Stocks may be the most well-known and simple type of investment. When you buy stock, you’re buying an ownership share in a publicly traded company. Many of the biggest companies in the country — think General Motors, Apple and Facebook — are publicly traded, meaning you can buy stock in them.

Bonds

When you buy a bond, you’re essentially lending money to an entity. Generally, this is a business or a government entity. Companies issue corporate bonds, whereas local governments issue municipal bonds. The U.S. Treasury issues treasury bonds.
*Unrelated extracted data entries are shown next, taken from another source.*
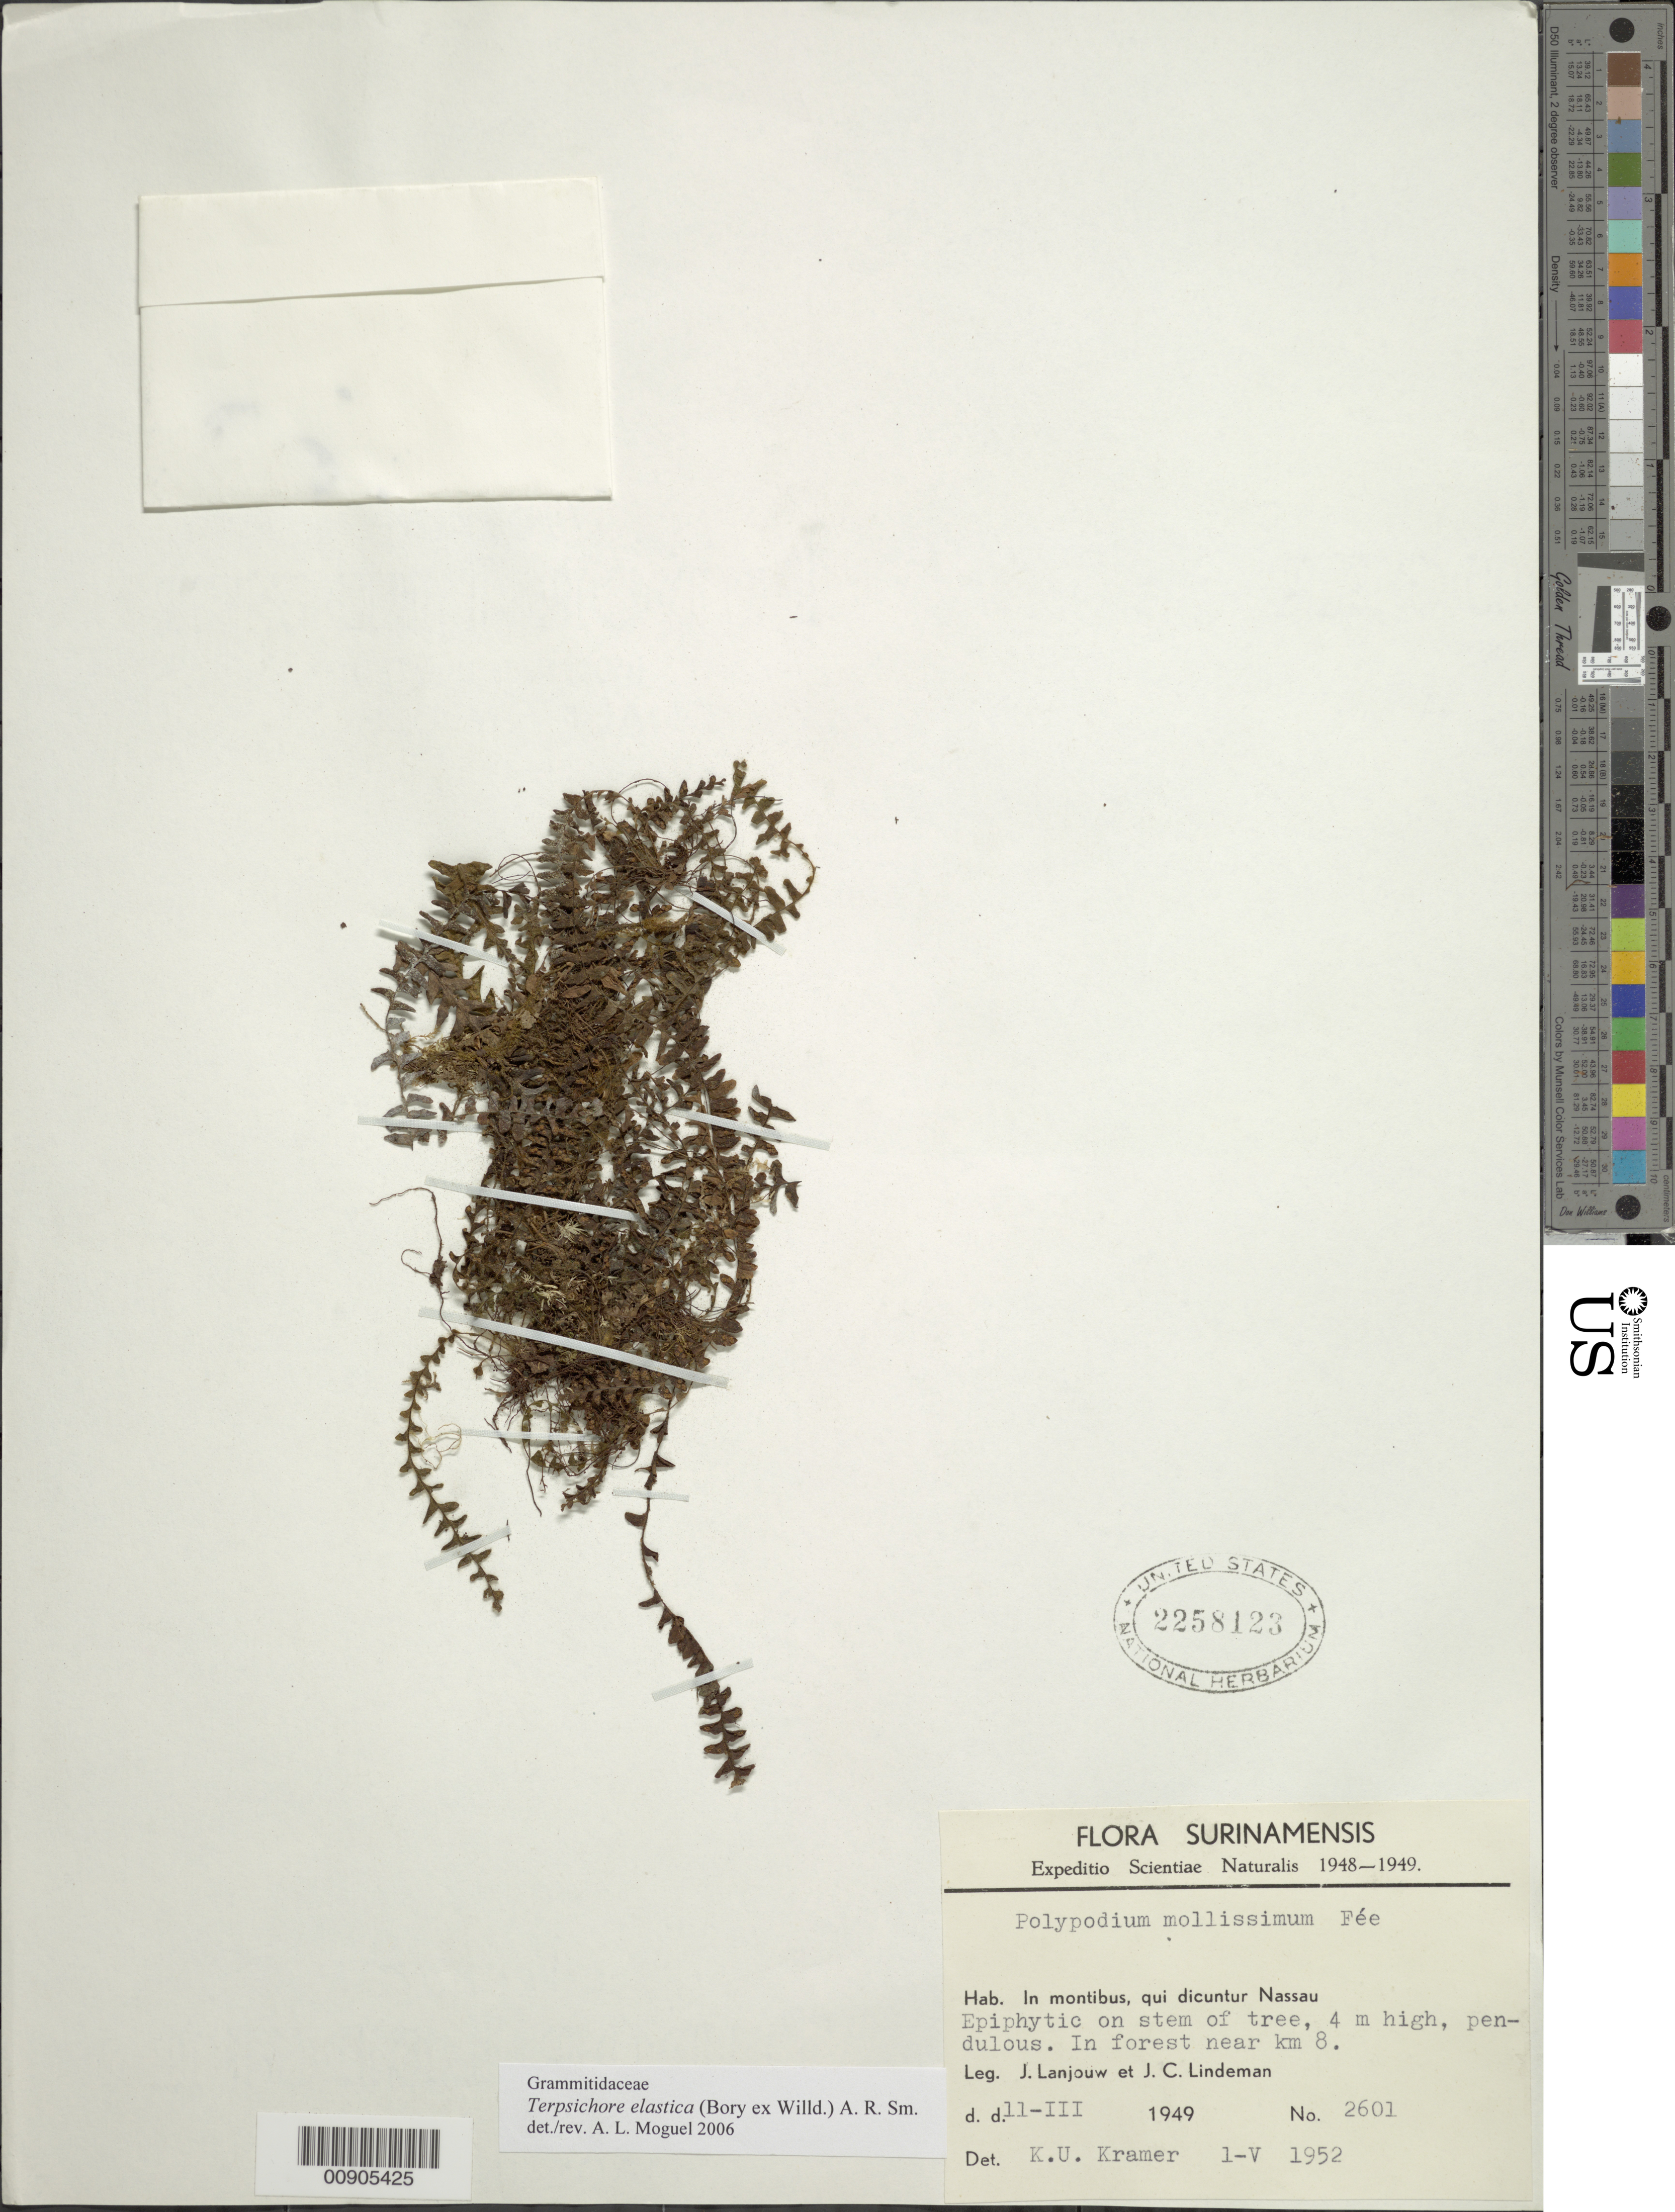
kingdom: Plantae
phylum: Tracheophyta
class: Polypodiopsida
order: Polypodiales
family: Polypodiaceae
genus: Alansmia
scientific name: Alansmia elastica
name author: (Bory ex Willd.) Moguel & M. Kessler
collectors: J. Lanjouw & J. C. Lindeman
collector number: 2601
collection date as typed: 11-Mar-49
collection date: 1949-03-11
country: Suriname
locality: Nassau Mts., near km 8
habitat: Forest, on stem of tree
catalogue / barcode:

After the bond matures — that is, you’ve held it for a predetermined amount of time — you earn back the principal you spent on the bond, plus a determined rate of interest.

Mutual Funds

A mutual fund is a pool of many investors’ money that is invested broadly in a number of companies. Mutual funds can be actively managed or passively managed. An actively managed fund has a fund manager who picks companies and other instruments in which to put investors’ money. Fund managers try to beat the market by choosing investments that will increase in value. A passively managed fund simply tracks a major stock market index like the Dow Jones Industrial Average or the S&P 500. Some mutual funds invest only in stocks, others only in bonds and some in a mixture of the two.

Exchange-Traded Funds

Exchange-traded funds (ETFs) are similar to mutual funds in that they are a collection of investments that tracks a market index. Unlike mutual funds, which are purchased through a fund company, ETFs are bought and sold on the stock markets. Their price fluctuates throughout the trading day, whereas mutual funds’ value is simply the net value of your investments.

Certificates of Deposit

A certificate of deposit (CD) is a very low-risk investment. You give a bank a certain amount of money for a predetermined amount of time. When that time period is over, you get your principal back, plus a predetermined amount of interest. The longer the loan period, the higher your interest rate.

Retirement Plans

There are a number of types of retirement plans. Workplace retirement plans, sponsored by your employer, include 401(k) plans and 403(b) plans. If you don’t have access to a retirement plan, you could get an individual retirement plan (IRA), of either the traditional or Roth variety.